Arin Rungjang

By Gridthiya Gaweewong

Golden Teardrop (2013, detail, site-specific sculptural installation with wooden construction incorporating wood from Ayutthaya house, iron beams from decommissioned post-World War II factory and 6,000 cast brass pieces, wooden construction: 5 x 5 m; brass sphere: 3 m diameter. Photo Kornkrit Jianpinidnan. All images: Courtesy Arin Rungjang and the Office of Contemporary Art and Culture, Thailand. 

Thailand’s Office of Contemporary Art, Ministry of Culture, has selected two artists to represent Thailand in the national pavilion at the 55th Venice Biennale, Wasinburee Supanichvoraparch and Arin Rungjang. Along with Penwadee Manont and Worathep Akkabootara, the young curators of the Thai Pavilion, they are focusing on the theme of food to promote Thailand’s soft power as a kitchen to the world.
In his project, Arin Rungjang smartly interweaves the edible history of sugar, a commodity that changed the world. As the politics of taste raised its status, sugar became even more significant when the first sugar mills to produce and distribute sugar to the European courts were introduced in Venice. This prompted the first migration of laborers, along with natural resources from the new world, to feed old world luxury lifestyles.
Arin draws an invisible connection with this natural material to people in Asia, Europe, South America, Africa and even the Asia-Pacific. His approach is unusual among Thai contemporary artists, who tend to be mostly focused on working with local materials and Buddhist motifs. Capable of working at transnational level, Arin is on a par with peers like Pratchaya Phinthong, and his seniors Rirkrit Tiravanija, Montien Boonma and Apichatpong Weerasethakul. His new piece also offers a glimpse of how, by making reference to history, memory and small narratives, this generation of artists is able to transcend the boundaries of nation/state and cultural identity while deconstructing the mono-cultural attitude of Thai-ness invented by the state in the postwar period.

========================================

AIM 1 - Copy the records word for word, everything from their first line down to and including the line that contains "genus: Anas".
The article on Arin Rungjang and the records after it are separate, unrelated material.

DATA PROVIDED -
========================================

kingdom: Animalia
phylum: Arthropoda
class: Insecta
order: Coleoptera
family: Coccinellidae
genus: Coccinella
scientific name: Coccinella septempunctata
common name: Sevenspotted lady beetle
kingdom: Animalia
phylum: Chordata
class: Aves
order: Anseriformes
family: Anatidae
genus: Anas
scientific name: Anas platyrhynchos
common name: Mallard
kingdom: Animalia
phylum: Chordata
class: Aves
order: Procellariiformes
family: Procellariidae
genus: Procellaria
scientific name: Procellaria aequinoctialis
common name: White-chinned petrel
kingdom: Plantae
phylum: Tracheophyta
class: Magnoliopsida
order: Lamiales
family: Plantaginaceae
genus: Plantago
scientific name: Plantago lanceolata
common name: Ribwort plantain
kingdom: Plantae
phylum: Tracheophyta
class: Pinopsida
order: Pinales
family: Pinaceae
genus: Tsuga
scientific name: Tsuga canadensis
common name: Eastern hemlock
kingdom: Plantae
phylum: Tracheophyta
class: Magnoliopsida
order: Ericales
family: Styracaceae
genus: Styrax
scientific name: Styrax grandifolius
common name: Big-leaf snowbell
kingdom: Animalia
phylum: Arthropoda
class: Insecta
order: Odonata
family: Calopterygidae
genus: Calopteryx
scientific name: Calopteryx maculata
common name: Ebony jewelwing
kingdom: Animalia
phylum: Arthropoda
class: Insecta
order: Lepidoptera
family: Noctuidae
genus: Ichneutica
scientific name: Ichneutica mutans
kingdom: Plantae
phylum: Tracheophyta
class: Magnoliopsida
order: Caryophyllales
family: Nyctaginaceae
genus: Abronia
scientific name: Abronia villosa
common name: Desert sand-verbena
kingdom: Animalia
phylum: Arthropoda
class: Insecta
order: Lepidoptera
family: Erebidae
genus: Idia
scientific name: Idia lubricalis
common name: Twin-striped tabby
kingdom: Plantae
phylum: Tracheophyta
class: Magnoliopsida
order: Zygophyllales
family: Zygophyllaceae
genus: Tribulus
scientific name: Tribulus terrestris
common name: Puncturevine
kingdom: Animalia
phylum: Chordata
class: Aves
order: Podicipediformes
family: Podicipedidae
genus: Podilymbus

========================================

AIM 2 - In the Arin Rungjang article, where were the first sugar mills that produced and distributed sugar to the European courts introduced?

WRITTEN RESPONSE 1 -
kingdom: Animalia
phylum: Arthropoda
class: Insecta
order: Coleoptera
family: Coccinellidae
genus: Coccinella
scientific name: Coccinella septempunctata
common name: Sevenspotted lady beetle
kingdom: Animalia
phylum: Chordata
class: Aves
order: Anseriformes
family: Anatidae
genus: Anas

WRITTEN RESPONSE 2 - Venice.